Provided text
A method and apparatus for conditioning imported liquefied natural gas to conform to a particular pipeline heating value specification and recovery of liquefied petroleum gas or natural gas liquids from liquefied natural gas are disclosed. An input stream containing liquefied natural gas is split into a direct stream and a bypass stream. The direct stream is heated in a cross-exchanger to produce a heated rich liquefied natural gas stream, which is split into a primary column feed and a secondary column feed. At least a major portion of the secondary column feed is vaporized to produce a vaporized secondary column feed, which is expanded in an expander to produce a vaporized and expanded secondary column feed. A top feed, the primary column feed, and the vaporized and expanded secondary column feed are fractionated to produce an overhead product stream and a bottom product stream. The overhead product stream is compressed in a compressor coupled to the expander. At least a major portion of the compressed overhead product stream is condensed by cooling in the cross-exchanger to produce a compressed and condensed overhead product stream. A reflux stream of at least one of the compressed and condensed overhead product stream or an output stream is directed to a top of the fractionation unit as the top feed. The bypass stream is mixed with a balance stream of the compressed and condensed overhead product stream to produce the output stream, which is vaporized to produce a conditioned natural gas product.

Description

CROSS REFERENCE TO RELATED APPLICATION
The present application claims the benefit of U.S. Provisional Patent Application No. 60/849,783, filed on Oct. 6, 2006, which is incorporated herein by this reference.
BACKGROUND OF THE INVENTION
1. Field of the Invention
This invention relates to the field of liquefied natural gas (LNG) gas conditioning processes, and in particular to the recovery of liquefied petroleum gas (LPG) containing propane and heavier components or natural gas liquids (NGL) containing ethane and heavier components (C2+) from LNG.
2. Description of the Related Art
Natural gas is often produced at remote locations that are far from pipelines. An alternative to transporting natural gas through a pipeline is to liquefy the natural gas and transport it in special LNG tankers. An LNG handling and storage terminal is necessary to receive the imported liquefied natural gas and revaporize it for use. The re-vaporized natural gas may then be used as a gaseous fuel.
A typical LNG handling, storage and revaporization facility, such as the one shown in FIG. 1, may include an incoming stream of LNG 10, a ship vapor return blower 12, LNG storage and send out pumps 14, a boil off gas compression and condensation unit 16, LNG booster pumps 18, LNG vaporizers 20, and an outgoing stream to a natural gas pipeline 22.
Natural gas in general, and LNG in particular, is usually comprised mostly of methane (C1). Natural gas may also, however, contain lesser amounts of heavier hydrocarbons such as ethane (C2), propane (C3), butanes (C4) and the like, which are collectively known as C2+, or ethane plus.

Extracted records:
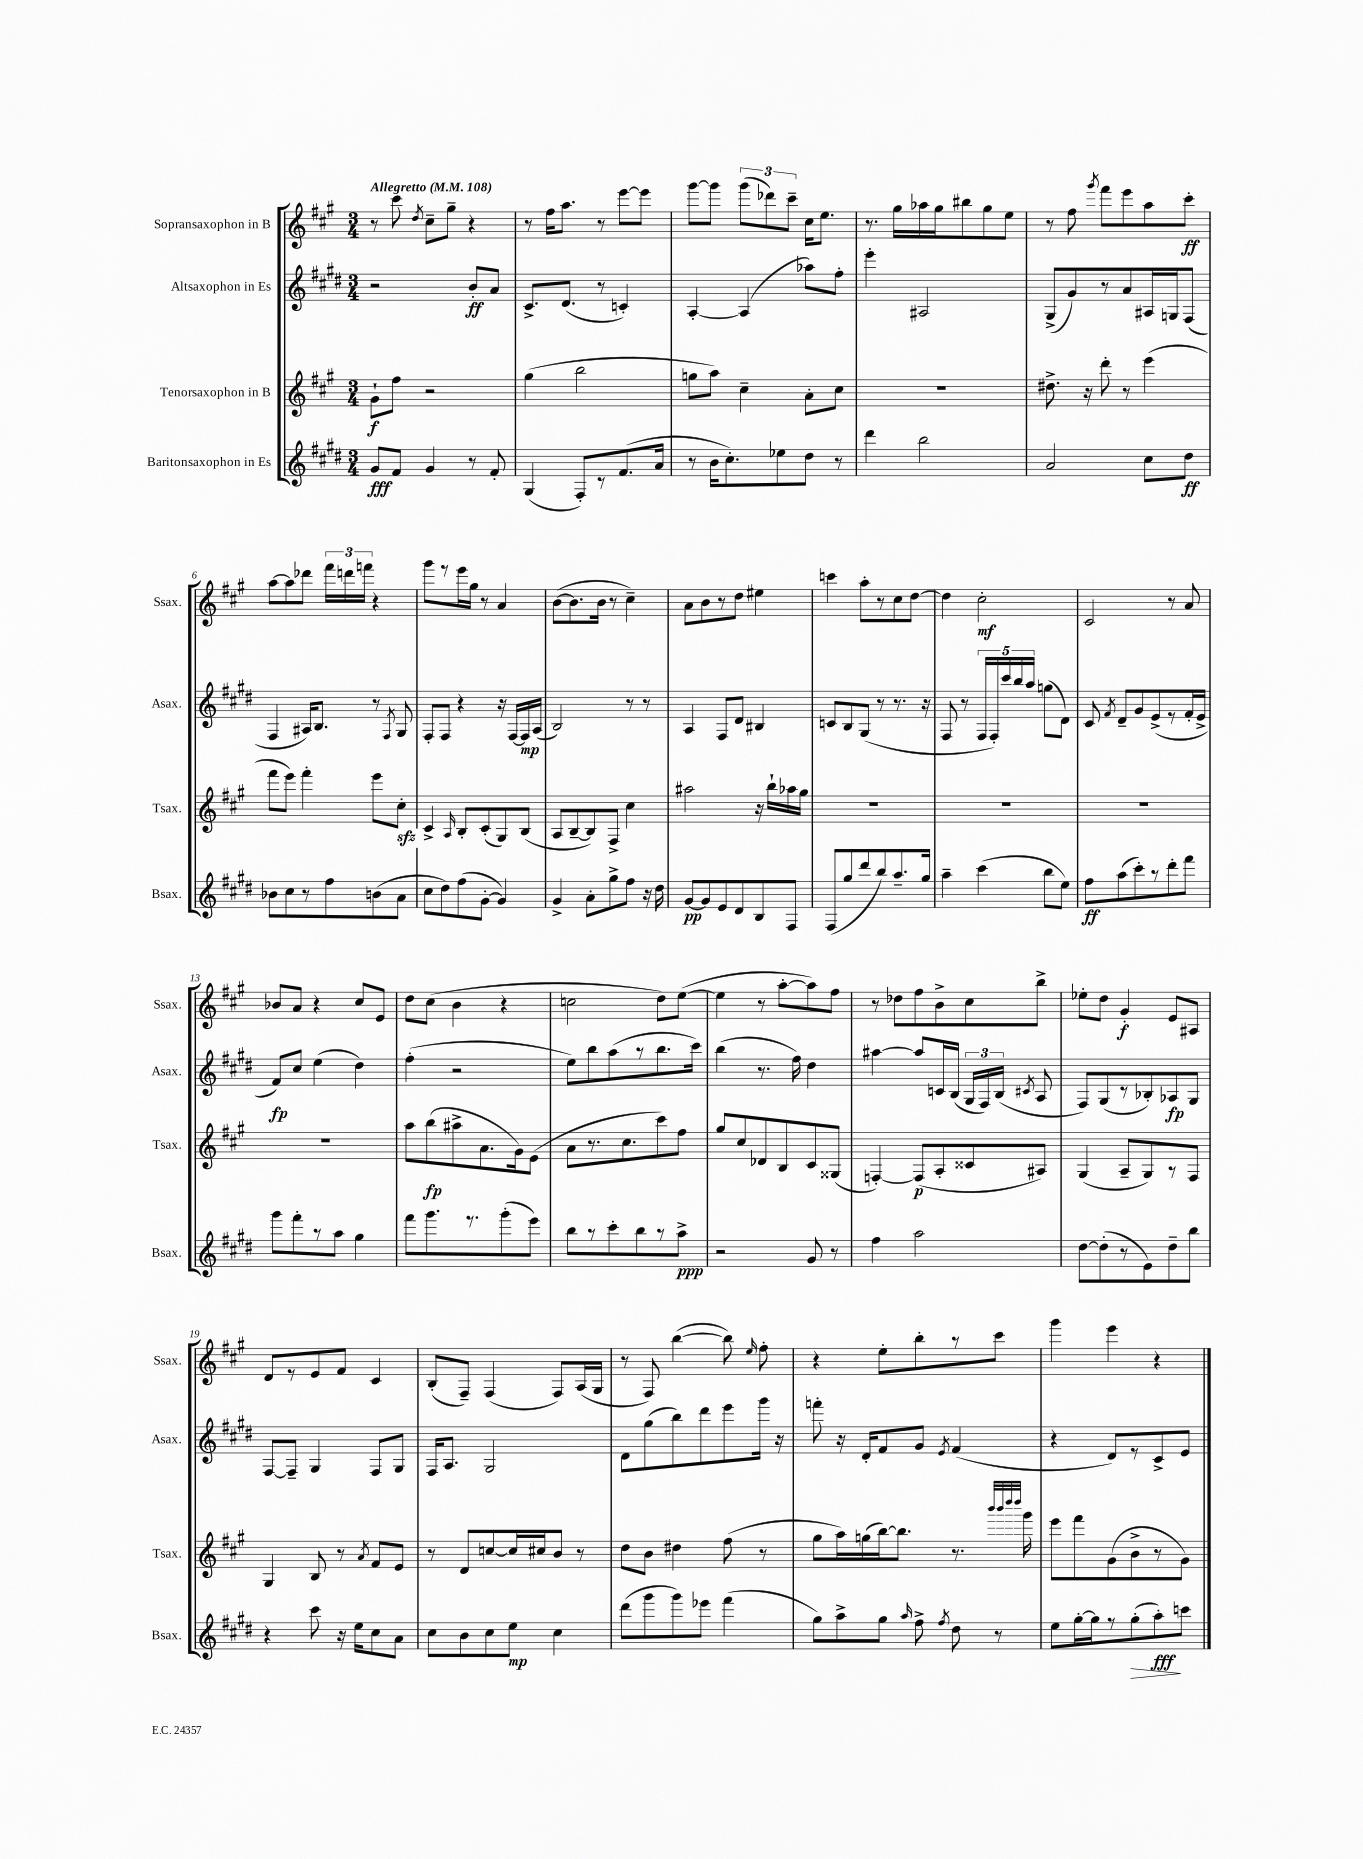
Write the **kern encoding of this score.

**kern	**dynam	**kern	**dynam	**kern	**dynam	**kern	**dynam
*part4	*part4	*part3	*part3	*part2	*part2	*part1	*part1
*staff4	*staff4	*staff3	*staff3	*staff2	*staff2	*staff1	*staff1
*I"Baritonsaxophon in Es	*	*I"Tenorsaxophon in B	*	*I"Altsaxophon in Es	*	*I"Sopransaxophon in B	*
*I'Bsax.	*	*I'Tsax.	*	*I'Asax.	*	*I'Ssax.	*
*clefG2	*	*clefG2	*	*clefG2	*	*clefG2	*
*k[f#c#g#d#]	*	*k[f#c#g#]	*	*k[f#c#g#d#]	*	*k[f#c#g#]	*
*M3/4	*	*M3/4	*	*M3/4	*	*M3/4	*
*MM108	*	*MM108	*	*MM108	*	*MM108	*
=1	=1	=1	=1	=1	=1	=1	=1
!	!	!	!	!	!	!LO:TX:a:B:t=Allegretto	!
8g#/L	fff	8g#`\L	f	2r	.	8r	.
8f#/J	.	8ff#\J	.	.	.	8ccc#\	.
.	.	.	.	.	.	8qdd/	.
4g#/	.	2r	.	.	.	8cc#~\L	.
.	.	.	.	.	.	8gg#~\J	.
8r	.	.	.	8b'/L	ff	4r	.
8f#'/	.	.	.	8a/J	.	.	.
=2	=2	=2	=2	=2	=2	=2	=2
(4G#/	.	(4gg#\	.	8.c#^/L	.	8r	.
.	.	.	.	.	.	16ff#\KL	.
.	.	.	.	(8.d#/J	.	8.aa\J	.
8F#'/L)	.	2bb\	.	.	.	.	.
8r	.	.	.	8r	.	8r	.
(8.f#/	.	.	.	4cn'/)	.	[8eee\L	.
.	.	.	.	.	.	8eee\J]	.
16a/Jk	.	.	.	.	.	.	.
=3	=3	=3	=3	=3	=3	=3	=3
8r	.	8ggn\L	.	[4A'/	.	[8ggg#\L	.
16b\KL	.	8aa\J)	.	.	.	8ggg#\J]	.
8.cc#'\)	.	.	.	.	.	.	.
.	.	4cc#~\	.	(4A/]	.	(12ggg#\L	.
.	.	.	.	.	.	12ddd-X\)	.
8ee-X\	.	.	.	.	.	.	.
.	.	.	.	.	.	12ccc#~\J	.
8dd#\J	.	8a'\L	.	8aa-X\L)	.	16cc#\KL	.
.	.	.	.	.	.	8.ee\J	.
8r	.	8cc#\J	.	8ff#'\J	.	.	.
=4	=4	=4	=4	=4	=4	=4	=4
4ddd#\	.	2.r	.	4eee'\	.	8.r	.
.	.	.	.	.	.	16gg#\LL	.
2bb\	.	.	.	2A#X/	.	16aa-X\	.
.	.	.	.	.	.	16gg#\J	.
.	.	.	.	.	.	8bb#X\	.
.	.	.	.	.	.	8gg#\	.
.	.	.	.	.	.	8ee\J	.
=5	=5	=5	=5	=5	=5	=5	=5
2a/	.	8.dd#X^\	.	(8G#^/L	.	8r	.
.	.	.	.	8g#/)	.	8ff#\	.
.	.	16r	.	.	.	.	.
.	.	.	.	.	.	8qggg#/	.
.	.	8ddd'\	.	8r	.	8fff#\L	.
.	.	8r	.	8a/	.	8eee\	.
8cc#\L	.	(4eee\	.	16A#X/L	.	8aa\	.
.	.	.	.	16Gn/J	.	.	.
8dd#\J	ff	.	.	(8F#/J	.	8ccc#'\J	ff
!!LO:LB:g=z
=6	=6	=6	=6	=6	=6	=6	=6
8b-X\L	.	8fff#\L	.	4F#/	.	[8aa\L	.
8cc#\	.	8eee\J)	.	.	.	8aa\]	.
8r	.	4fff#'\	.	16A#X/KL)	.	8ddd-X\J	.
.	.	.	.	8.B/J	.	.	.
8ff#\	.	.	.	.	.	24fff#\LL	.
.	.	.	.	.	.	24dddn\	.
.	.	.	.	.	.	24fffn\JJ	.
(8bn\	.	8eee\L	.	8r	.	4r	.
.	.	.	.	8qF#/	.	.	.
8a\J	.	8cc#zz'\J	.	8G#/	.	.	.
=7	=7	=7	=7	=7	=7	=7	=7
8cc#\L	.	4c#^/	.	8F#'/L	.	8ggg#\L	.
8dd#\)	.	.	.	8F#/J	.	8r	.
.	.	16qqA/	.	.	.	.	.
(8ff#\	.	8B'/L	.	4r	.	16eee\L	.
.	.	.	.	.	.	16gg#\JJ	.
[8g#'\J	.	(8c#'/	.	.	.	8r	.
4g#/])	.	8G#/)	.	16r	.	4a/	.
.	.	.	.	[16F#/LL	.	.	.
.	.	(8B/J	.	16F#/]	mp	.	.
.	.	.	.	(16A/JJ	.	.	.
=8	=8	=8	=8	=8	=8	=8	=8
4g#^/	.	8A/L	.	2B/)	.	([8b\L	.
.	.	[8B~/	.	.	.	8.b\]	.
8a'\L	.	8B/])	.	.	.	.	.
.	.	.	.	.	.	16b\Jk	.
8gg#^\	.	8F#^/J	.	.	.	8r	.
8ff#\J	.	4cc#\	.	8r	.	4cc#~\)	.
16r	.	.	.	8r	.	.	.
16dd#\	.	.	.	.	.	.	.
=9	=9	=9	=9	=9	=9	=9	=9
[8g#/L	pp	2aa#X\	.	4A/	.	8a\L	.
8g#/]	.	.	.	.	.	8b\	.
8e/	.	.	.	8F#/L	.	8r	.
8d#/	.	.	.	8d#/J	.	8dd\J	.
8B/	.	16r	.	4B#X/	.	4ee#X\	.
.	.	16bb`\LL	.	.	.	.	.
8F#/J	.	16aa-X\	.	.	.	.	.
.	.	16gg#\JJ	.	.	.	.	.
=10	=10	=10	=10	=10	=10	=10	=10
(8F#/L	.	2.r	.	8cn/L	.	4cccn\	.
8gg#/	.	.	.	8B/	.	.	.
8ddd#/	.	.	.	(8G#/J	.	8aa'\L	.
8bb/)	.	.	.	8r	.	8r	.
8.aa~/	.	.	.	8.r	.	8cc#\	.
.	.	.	.	.	.	[8dd\J	.
16gg#/Jk	.	.	.	16r	.	.	.
=11	=11	=11	=11	=11	=11	=11	=11
4aa~\	.	2.r	.	8F#/	.	4dd\]	.
.	.	.	.	8r	.	.	.
(4ccc#\	.	.	.	20F#/LL	.	2cc#'\	mf
.	.	.	.	20F#'/)	.	.	.
.	.	.	.	20ccc#/	.	.	.
.	.	.	.	20bb/	.	.	.
.	.	.	.	20aa/JJ	.	.	.
8bb\L	.	.	.	(8ggn\L	.	.	.
8ee\J)	.	.	.	8d#\J)	.	.	.
=12	=12	=12	=12	=12	=12	=12	=12
8ff#\L	ff	2.r	.	8c#/	.	2c#/	.
.	.	.	.	8qf#/	.	.	.
(8aa\	.	.	.	8d#~/L	.	.	.
8ccc#'\)	.	.	.	8g#/	.	.	.
8r	.	.	.	(8e^/	.	.	.
8ddd#'\	.	.	.	8r	.	8r	.
8fff#\J	.	.	.	16f#'/L	.	8a/	.
.	.	.	.	16e^/JJ	.	.	.
!!LO:LB:g=z
=13	=13	=13	=13	=13	=13	=13	=13
8ggg#\L	.	2.r	.	8f#/L)	fp	8b-X/L	.
8fff#'\	.	.	.	8cc#/J	.	8a/J	.
8r	.	.	.	(4ee\	.	4r	.
8aa\J	.	.	.	.	.	.	.
4gg#\	.	.	.	4dd#\)	.	8cc#/L	.
.	.	.	.	.	.	8e/J	.
=14	=14	=14	=14	=14	=14	=14	=14
8fff#\L	.	8aa\L	.	(4ff#'\	.	8dd\L	.
8.ggg#\	.	(8bb\	fp	.	.	(8cc#\J	.
.	.	8aa#X^\	.	2r	.	4b\	.
8.r	.	.	.	.	.	.	.
.	.	8.a\	.	.	.	.	.
(8ggg#'\	.	.	.	.	.	4r	.
.	.	16g#\k)	.	.	.	.	.
8eee\J)	.	(8e\J	.	.	.	.	.
=15	=15	=15	=15	=15	=15	=15	=15
8bb\L	.	8a\L	.	8ee\L)	.	2ccn\	.
8r	.	8.r	.	8bb\	.	.	.
8ccc#'\	.	.	.	(8aa\	.	.	.
.	.	8.cc#\	.	.	.	.	.
8bb\	.	.	.	8r	.	.	.
8r	.	8ccc#\)	.	8.bb\	.	8dd\L)	.
8aa^\J	ppp	8ff#\J	.	.	.	([8ee\J	.
.	.	.	.	16ccc#\Jk)	.	.	.
=16	=16	=16	=16	=16	=16	=16	=16
2r	.	8gg#/L	.	(4bb\	.	4ee\]	.
.	.	8cc#/	.	.	.	.	.
.	.	8d-X/	.	8.r	.	8r	.
.	.	8B/	.	.	.	[8aa'\L	.
.	.	.	.	16ff#\)	.	.	.
8g#/	.	8c#/	.	4dd#\	.	8aa\])	.
8r	.	(8G##X/J	.	.	.	8ff#\J	.
=17	=17	=17	=17	=17	=17	=17	=17
4ff#\	.	[4Fn'/)	.	[4aa#X\	.	8r	.
.	.	.	.	.	.	8dd-X\L	.
2aa\	.	(8F/L]	p	8aa#/L]	.	8ff#\	.
.	.	8A'/	.	16cn/L	.	8b^\	.
.	.	.	.	(16B/JJ	.	.	.
.	.	8c##X/	.	24G#/LL	.	8cc#\	.
.	.	.	.	24F#/)	.	.	.
.	.	.	.	(24B/JJ	.	.	.
.	.	.	.	8qc#X/	.	.	.
.	.	8A#X/J)	.	8A/	.	8bb^\J	.
=18	=18	=18	=18	=18	=18	=18	=18
[8dd#\L	.	(4G#/	.	8F#/L)	.	8ee-X'\L	.
(8dd#'\]	.	.	.	(8G#/	.	8dd\J	.
8r	.	8A~/L	.	8r	.	4g#'/	f
8e\)	.	8G#/)	.	8B-X'/)	.	.	.
8dd#~\	.	8r	.	8A-X/	fp	8e/L	.
8bb\J	.	8F#/J	.	8G#/J	.	8A#X/J	.
!!LO:LB:g=z
=19	=19	=19	=19	=19	=19	=19	=19
4r	.	4G#/	.	[8F#/L	.	8d/L	.
.	.	.	.	8F#~/J]	.	8r	.
8ccc#\	.	8B/	.	4G#/	.	8e/	.
16r	.	8r	.	.	.	8f#/J	.
16ee\KL	.	.	.	.	.	.	.
.	.	8qa/	.	.	.	.	.
8cc#\	.	8f#/L	.	8F#/L	.	4c#/	.
8a\J	.	8e/J	.	8G#/J	.	.	.
=20	=20	=20	=20	=20	=20	=20	=20
8cc#\L	.	8r	.	16F#/KL	.	(8B'/L	.
.	.	.	.	8.A/J	.	.	.
8b\	.	8d/L	.	.	.	8F#~/J)	.
8cc#\	.	[8ccn/	.	2G#/	.	(4F#/	.
8ee\J	mp	16cc/L]	.	.	.	.	.
.	.	16cc#X/J	.	.	.	.	.
4cc#\	.	8b/J	.	.	.	8F#/L)	.
.	.	8r	.	.	.	(16A/L	.
.	.	.	.	.	.	16G#/JJ	.
=21	=21	=21	=21	=21	=21	=21	=21
(8ddd#\L	.	8dd\L	.	8d#\L	.	8r	.
8ggg#\	.	8b\J	.	(8gg#\	.	8F#/)	.
8ggg#\)	.	4dd#X\	.	8bb\)	.	([4bb\	.
8eee-X\J	.	.	.	8ddd#\	.	.	.
(4fff#\	.	(8ff#\	.	8eee\	.	8bb\])	.
.	.	.	.	.	.	16qqee/	.
.	.	8r	.	16ggg#\Jk	.	8ff#'\	.
.	.	.	.	16r	.	.	.
=22	=22	=22	=22	=22	=22	=22	=22
8gg#\L)	.	8gg#\L	.	8fffn'\	.	4r	.
8aa^\	.	16aa\L)	.	16r	.	.	.
.	.	(16ggn\	.	16d#'/KL	.	.	.
8gg#\J	.	[16bb\J)	.	8f#/	.	8ee'\L	.
.	.	8.bb\J]	.	.	.	.	.
16qqaa/	.	.	.	.	.	.	.
8ff#^\	.	.	.	8g#/J	.	8bb'\	.
8qff#/	.	.	.	8qe/	.	.	.
8dd#\	.	8.r	.	(4f#/	.	8r	.
8r	.	.	.	.	.	8ccc#\J	.
.	.	32qqbbb/LLL	.	.	.	.	.
.	.	32qqbbb/	.	.	.	.	.
.	.	32qqdddd/	.	.	.	.	.
.	.	32qqdddd/JJJ	.	.	.	.	.
.	.	16ggg#\	.	.	.	.	.
=23	=23	=23	=23	=23	=23	=23	=23
8ee\L	.	8eee\L	.	4r	.	4ggg#\	.
[16gg#'\L	.	8fff#\	.	.	.	.	.
16gg#\J]	.	.	.	.	.	.	.
8r	.	(8g#\	.	8d#/L)	.	4eee\	.
!	!LO:HP:b	!	!	!	!	!	!
(8gg#'\	>	8b^\	.	8r	.	.	.
8aa'\)	fff	8r	.	8c#^/	.	4r	.
8cccn\J	]	8g#\J)	.	8e/J	.	.	.
==	==	==	==	==	==	==	==
*-	*-	*-	*-	*-	*-	*-	*-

Given exercise A
According to the patent text, what is natural gas usually composed mostly of?
Given exercise B
Reproduce word for word the stretch of the patent text from "Natural gas in" through "or ethane plus.".

Written answer A
Natural gas is usually composed mostly of methane (C1).

Written answer B
Natural gas in general, and LNG in particular, is usually comprised mostly of methane (C1). Natural gas may also, however, contain lesser amounts of heavier hydrocarbons such as ethane (C2), propane (C3), butanes (C4) and the like, which are collectively known as C2+, or ethane plus.